A New Beginning for Varadero’s International Hotel

Elio Delgado Legon

In the International hotel’s parking lot, with the car I had just bought.

HAVANA TIMES — When I read the news, a few months ago, that Varadero’s International hotel would be knocked down because it was built on a sand dune, which is prohibited in order to protect the ecosystem, and also because it was too small for the great development this resort is experiencing, I felt a certain degree of nostalgia and even the urge to write an article against this decision. However, the arguments put forward by those who made this decision managed to convince me.

I was nostalgic because I had spent my best holidays at this hotel for many years, and even my honeymoon. I used to normally go for a week twice a year: at the beginning of the summer and just before winter started. Later, there was the tourism boom and prices went up, so it became increasingly difficult for me to pay for a short holiday like I had done before; but I didn’t stop having a certain fondness for that inviting place.

But, Varadero’s International hotel isn’t disappearing, it’s being replaced by another, with the same name, but further away from the dune, and with 946 rooms, four times the old hotel’s capacity and a more modern building, of a high standard that will make it a 5* plus hotel.

The Varadero Inrernational Hotel in reconstruction. Photo: Ventura de Jesus /granma.cu

The building will have 11 floors in the middle, the highest on Varadero beach until now and will have a VIP area with 90 suites, a conference center and 2400m2 of swimming pools, according to a recent article published in Granma newspaper.

The Continental cabaret, which was famous at the old hotel, where many Cuban and foreign artists performed, is also set to reappear.

The building project is now 52% completed and it is hoped that the hotel will be completed before the end of 2018. Maybe next year, I will go and visit it in summer to compare and appreciate how much Varadero’s International Hotel has gone up in quality, a place which many people fondly remember.




8 thoughts on “A New Beginning for Varadero’s International Hotel

  • I guess “You–or at least I–can’t go home again!” since it will not be the old, but rather the new, Hotel International in Varadero where, in early 1970, I was serenaded by a Cuban version of Tony Bennet singing such covers as “I Left My Heart in San Francisco,” “Strangers in the Night,” etc. During my last stay there, in 2015, I saw that the old Hotel Nacional was being “deconstructed.”
    Oh, well, as Heraclitus once said: “No man ever steps into the same river twice, for it is not the same river, and he’s not the same man.”

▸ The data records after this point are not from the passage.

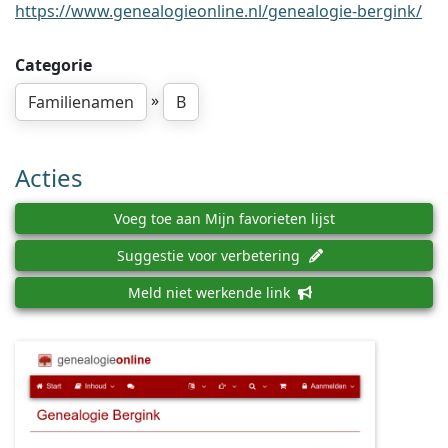
https://www.genealogieonline.nl/genealogie-bergink/
Categorie
»
Familienamen
B
Acties
Voeg toe aan Mijn favorieten lijst
Suggestie voor verbetering
Meld niet werkende link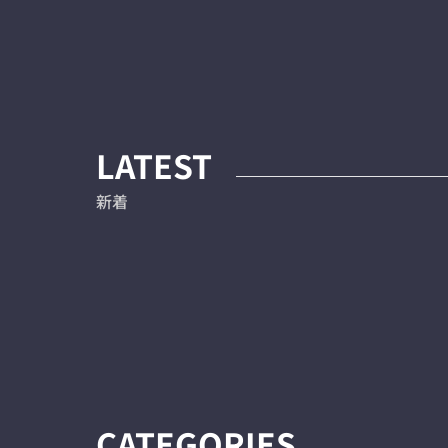
LATEST
新着
CATEGORIES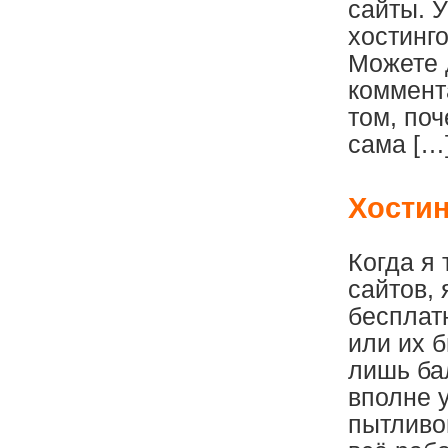
сайты. 
хостинго
Можете 
коммент
том, поч
сама […
Хостин
Когда я
сайтов,
бесплатн
или их б
лишь ба
вполне 
пытливо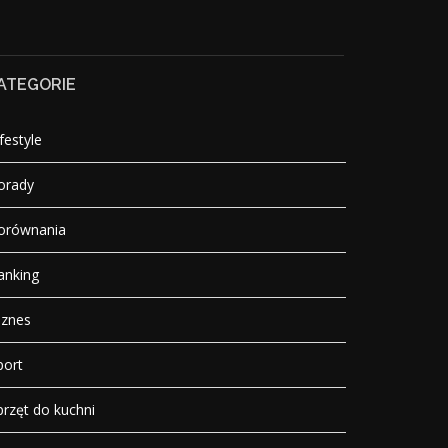
ATEGORIE
festyle
orady
orównania
anking
iznes
port
przęt do kuchni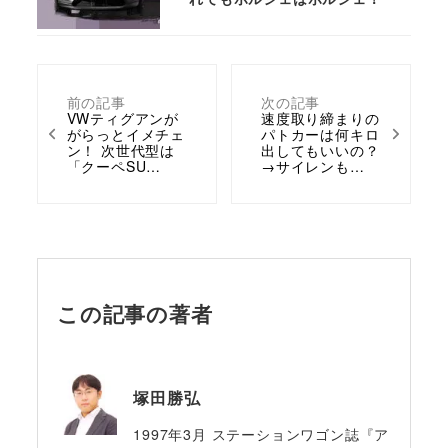
前の記事
次の記事
VWティグアンが
速度取り締まりの
がらっとイメチェ
パトカーは何キロ
ン！ 次世代型は
出してもいいの？
「クーペSU…
→サイレンも…
この記事の著者
塚田勝弘
1997年3月 ステーションワゴン誌『ア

  • The “ideals of the Revolution”? Are you joking? What are the ideals of the Revolution, notwithstanding keeping the Castros in power for nearly 60 years. Please don’t regurgitate Castro pablum regarding free education and free health care. Many countries around the world have achieved these benefits without installing a dictatorship to do so.

  • I suppose that you believe that Cuban Socialism has been a success? Hahaha!

  • You make my point. I was being sarcastic.

  • “falls perfectly in line with Marxist dogma.”

    Absolutely antithetical, selling foreign property to imperialists so Cuban capitalists can make profits and exploit the Cuban people for American tourists is “marxist dogma” quite to the contrary Moses…..

  • yes comrade! Down with Cuban capitalism!

  • Elio’s handlers have obviously counseled him about his original opposition to the new hotel. In no time at all now he will be spouting off about how a new luxury hotel with daily room rates exceeding a year’s salary in Cuba falls perfectly in line with Marxist dogma. Shame on Elio for expressing a personal opinion without checking in first with the Castro thought police.

  • I was certain that Elio would be the last to abandon the ideals of the Revolution. I was wrong.
    The new Veradero International Hotel is the epitome of Cuban government bending over for Imperialists.
    Will they tear down the Hotel Nacional next to draw more Yanqui tourists?
    And one other question… were Cuban workers used on this construction or were crews imported from foreign countries, as with the Hotel Manzana Kempinski in La Habana?